• PASSAGE SHOWN:
Born into poverty to a single mother in Jamaica, Dwayne Whyte and his family moved to the Bronx, NY at the tender age of two in search of a better life. With no father figure in his household, Dwayne witnessed his mother manage working excessive hours at multiple jobs to provide for his family. In 1994, Dwayne and his mother moved to Baltimore, MD. He found the mean streets at an early age, and became consumed by the life. While his mother worked at night, he was roaming the street corners selling drugs and hustling anything he could get his hands on. Once Dwayne's mother became aware of his new found hobby, she decided to move her family back to the Bronx to keep him from the Baltimore street life.

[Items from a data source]
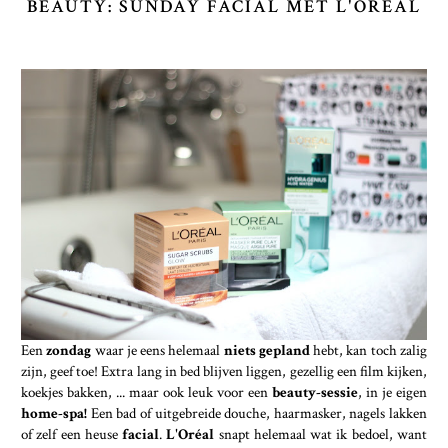
BEAUTY: SUNDAY FACIAL MET L'ORÉAL
Een
zondag
waar je eens helemaal
niets gepland
hebt, kan toch zalig
zijn, geef toe! Extra lang in bed blijven liggen, gezellig een film kijken,
koekjes bakken, ... maar ook leuk voor een
beauty-sessie
, in je eigen
home-spa!
Een bad of uitgebreide douche, haarmasker, nagels lakken
of zelf een heuse
facial
.
L'Oréal
snapt helemaal wat ik bedoel, want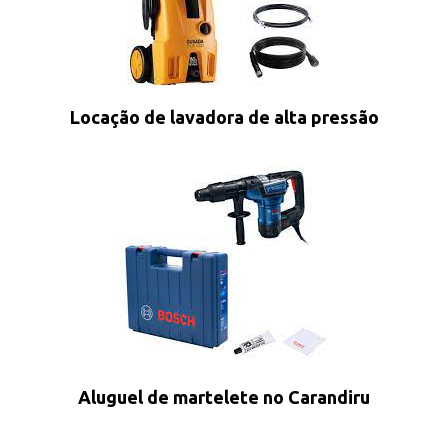
Locação de lavadora de alta pressão
Aluguel de martelete no Carandiru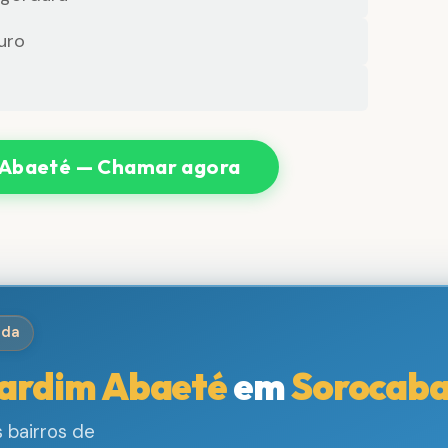
uro
 Abaeté — Chamar agora
ida
ardim Abaeté
em
Sorocab
 bairros de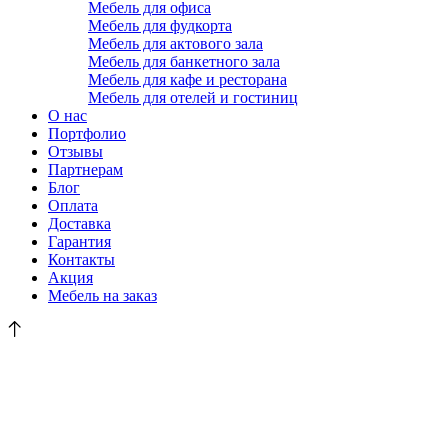
Мебель для офиса
Мебель для фудкорта
Мебель для актового зала
Мебель для банкетного зала
Мебель для кафе и ресторана
Мебель для отелей и гостиниц
О нас
Портфолио
Отзывы
Партнерам
Блог
Оплата
Доставка
Гарантия
Контакты
Акция
Мебель на заказ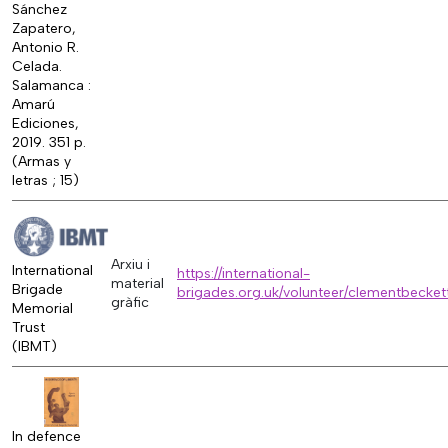
Sánchez
Zapatero,
Antonio R.
Celada.
Salamanca :
Amarú
Ediciones,
2019. 351 p.
(Armas y
letras ; 15)
Arxiu i
International
https://international-
material
Brigade
brigades.org.uk/volunteer/clementbecket
gràfic
Memorial
Trust
(IBMT)
In defence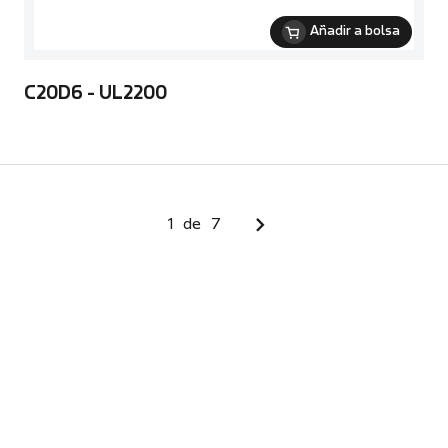
Añadir a bolsa
C20D6 - UL2200
1
de
7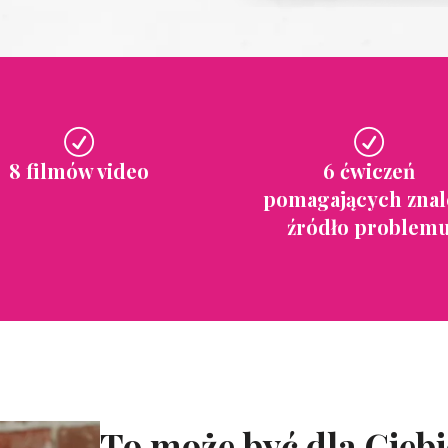
8 filmów video
6 ćwiczeń
pomagających znal
źródło problem
To może być dla Ciebie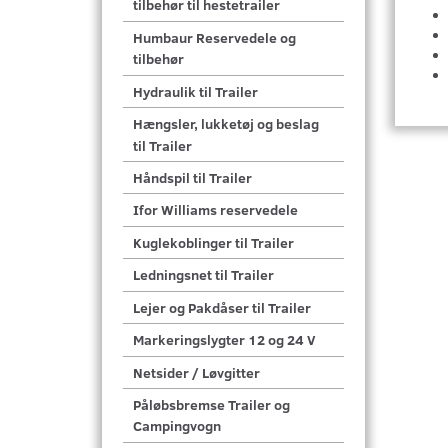
tilbehør til hestetrailer
Humbaur Reservedele og
tilbehør
Hydraulik til Trailer
Hængsler, lukketøj og beslag
til Trailer
Håndspil til Trailer
Ifor Williams reservedele
Kuglekoblinger til Trailer
Ledningsnet til Trailer
Lejer og Pakdåser til Trailer
Markeringslygter 12 og 24 V
Netsider / Løvgitter
Påløbsbremse Trailer og
Campingvogn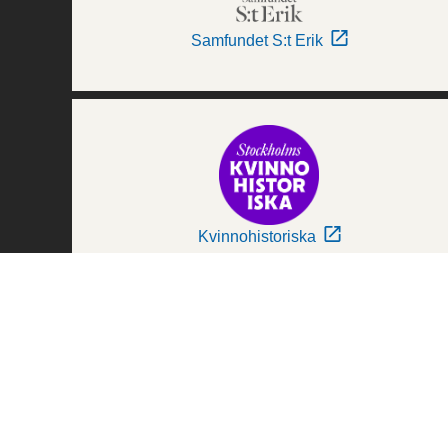
Samfundet S:t Erik
Kvinnohistoriska
Världskulturmuseerna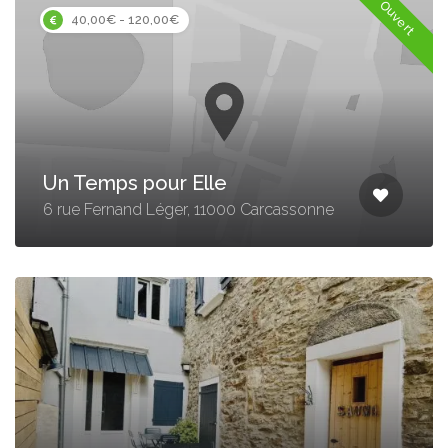
Ouvert
40,00€ - 120,00€
Un Temps pour Elle
6 rue Fernand Léger, 11000 Carcassonne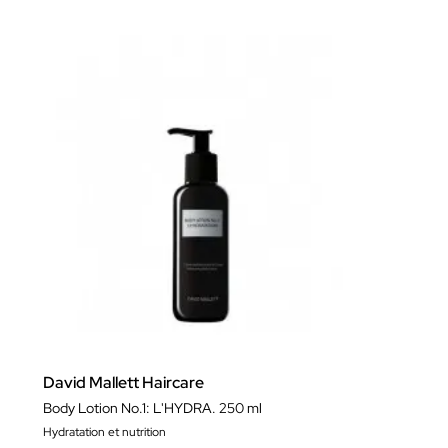
David Mallett Haircare
Body Lotion No.1: L'HYDRA. 250 ml
Hydratation et nutrition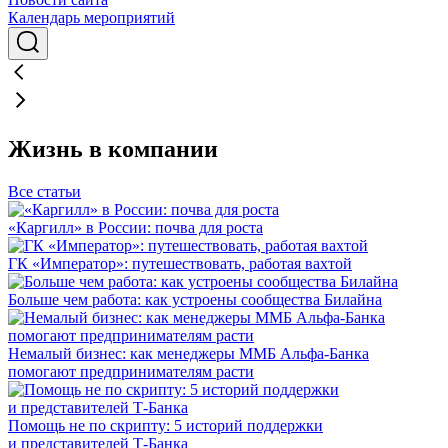
Календарь мероприятий
Жизнь в компании
Все статьи
«Каргилл» в России: почва для роста
ГК «Император»: путешествовать, работая вахтой
Больше чем работа: как устроены сообщества Билайна
Немалый бизнес: как менеджеры ММБ Альфа-Банка
помогают предпринимателям расти
Помощь не по скрипту: 5 историй поддержки
и представителей Т-Банка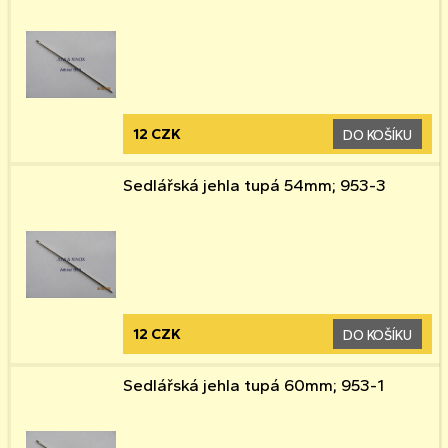
12 CZK
DO KOŠÍKU
Sedlářská jehla tupá 54mm; 953-3
12 CZK
DO KOŠÍKU
Sedlářská jehla tupá 60mm; 953-1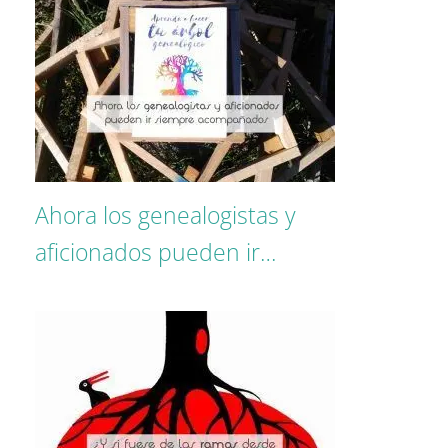
Ahora los genealogistas y
aficionados pueden ir…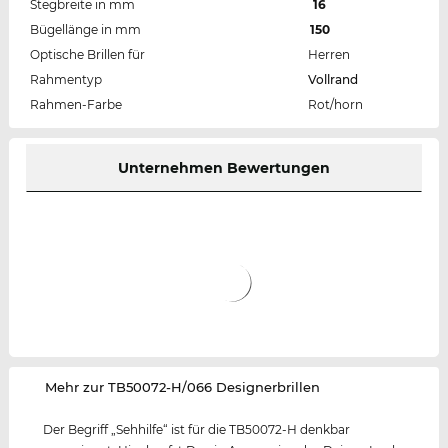
Stegbreite in mm
16
Bügellänge in mm
150
Optische Brillen für
Herren
Rahmentyp
Vollrand
Rahmen-Farbe
Rot/horn
Unternehmen Bewertungen
‌Mehr zur TB50072-H/066 Designerbrillen
Der Begriff „Sehhilfe“ ist für die TB50072-H denkbar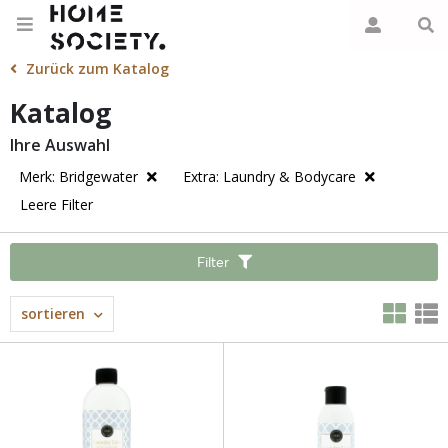
Zurück zum Katalog
Katalog
Ihre Auswahl
Merk: Bridgewater
Extra: Laundry & Bodycare
Leere Filter
Filter
sortieren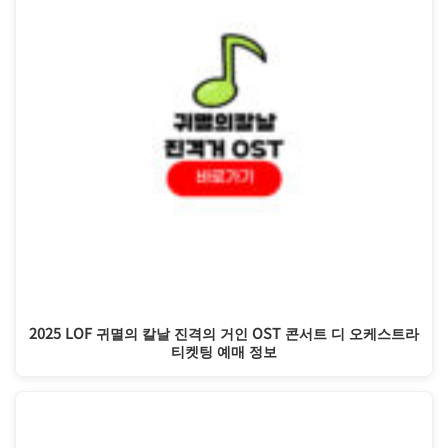
2025 LOF 귀멸의 칼날 진격의 거인 OST 콘서트 디 오케스트라
티켓팅 예매 정보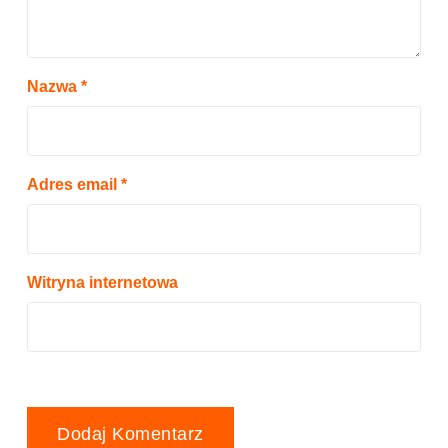
Nazwa
*
Adres email
*
Witryna internetowa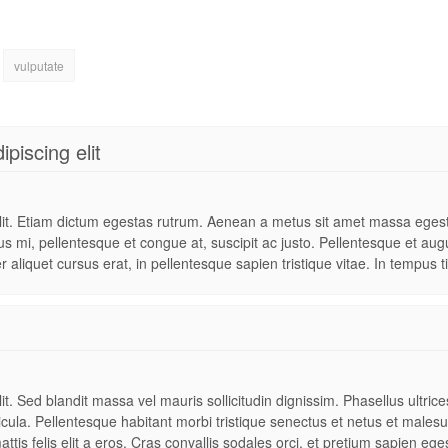
vulputate
ipiscing elit
lit. Etiam dictum egestas rutrum. Aenean a metus sit amet massa egesta
 mi, pellentesque et congue at, suscipit ac justo. Pellentesque et augue
r aliquet cursus erat, in pellentesque sapien tristique vitae. In tempus ti
t. Sed blandit massa vel mauris sollicitudin dignissim. Phasellus ultric
hicula. Pellentesque habitant morbi tristique senectus et netus et males
attis felis elit a eros. Cras convallis sodales orci, et pretium sapien ege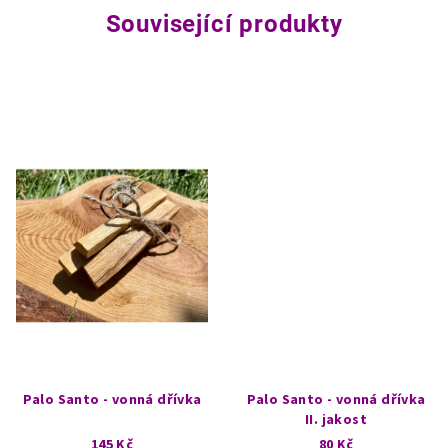
Související produkty
Palo Santo - vonná dřívka
Palo Santo - vonná dřívka
II. jakost
145 Kč
80 Kč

• EXERCISE REQUIREMENTS:
a – Using the passage about Dwayne Whyte, decide whether each statement agrees with it: (i) Dwayne's family moved to the Bronx when he was two; (ii) in 1994, Dwayne and his mother moved to Philadelphia; (iii) his mother worked during the day while he sold drugs. For each, answer yes or no and quote the words from the passage that settle it.
b – Carry on the passage about Dwayne Whyte from its final sentence.
These items were drawn from a separate source.

• EXERCISE ANSWERS:
a –
(i) Yes: "moved to the Bronx, NY at the tender age of two"
(ii) No: "In 1994, Dwayne and his mother moved to Baltimore, MD."
(iii) No: "While his mother worked at night"

b –
While back in the Bronx, Dwayne became even more drawn to the streets; this is where he found rap. What started out as free-styling for fun would eventually become the ground work for the artist now known as Graffix. Although his talents were unmistakable, Graffix did not take his craft seriously at first. In fact, Graffix did not start writing rhymes until his then favorite artist, 2pac was killed. He felt that the hip hop scene was becoming too much of a cliche with gimmick songs being mistaken for real hip hop masterpieces. At this point Graffix knew exactly what he wanted to do with his talent. Unluckily for him, he faced another obstacle in life. Graffix and his family became homeless and were forced to move from shelter to shelter in New York City. At the age of eighteen, Graffix moved back to Baltimore on his own, to begin a new life. He started working a regular 9 to 5 job and also began making music. While Graffix juggled with work and rap, he still remained drawn to the streets. As a result, he was arrested numerous times, although he managed to escape long term imprisonment. Around the same period Graffix was introduced to Sluggerz Entertainment, LLC by a close friend. He was asked to audition on the spot. After he finished spitting some of his verses and freestyles, he was offered a contract the same day.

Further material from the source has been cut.